Sorrisos, abraços, beijos a toda a hora, colos pedidos , colos perdidos,
ciúmes, afagos, palavras doces, palavras tontas.
Ser mãe
é ser isto tudo com um sorriso, sem deixar de ser bonita, alegre,
dedicada.
É perder a paciência, levantar a voz, dar uma palmada.
Ser mãe
é ensinar a colorir, a brincar, a lutar, a amar.
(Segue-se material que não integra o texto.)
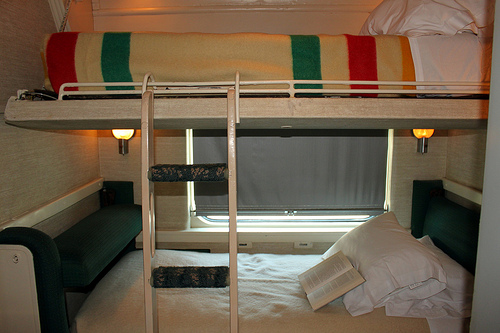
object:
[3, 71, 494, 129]
bed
Ser mãe é ler
histórias, ouvir a mesma música 10 vezes, o mesmo filme outras tantas e
mostrar sempre algo de novo, algo diferente com emoção, com verdade, com
amor.
Ser mãe
é sentirmos orgulho de nós próprias e de quem estamos a ajudar a
crescer, é sentirmo-nos responsáveis pelos gestos, pelos actos, é rirmos
às escondidas de respostas na ponta da língua, fazendo cara séria só
para contrariar.
Ser mãe
é também saber ser filho, é ser pequeno outra vez e compreender,
lembrar, que fomos assim um dia com as mesmas brincadeiras, distrações,
birras, frustrações. É saber descer do pedestal e sermos crianças.
Ser mãe
é ser-se tentado a deixar-se levar pela chantagem que tão bem eles sabem
fazer, é dar miminhos quando o arrependimento vem, sabendo de antemão
que irão fazer o mesmo outra vez, é não ligar, não ouvir quando queremos
parar de ralhar, de dizer não, de dizer basta.
Ser mãe
é estar presente mesmo quando ausente, ser mãe é ser tudo é se ser
completa.
Obrigada meus filhotes por me darem esta graça.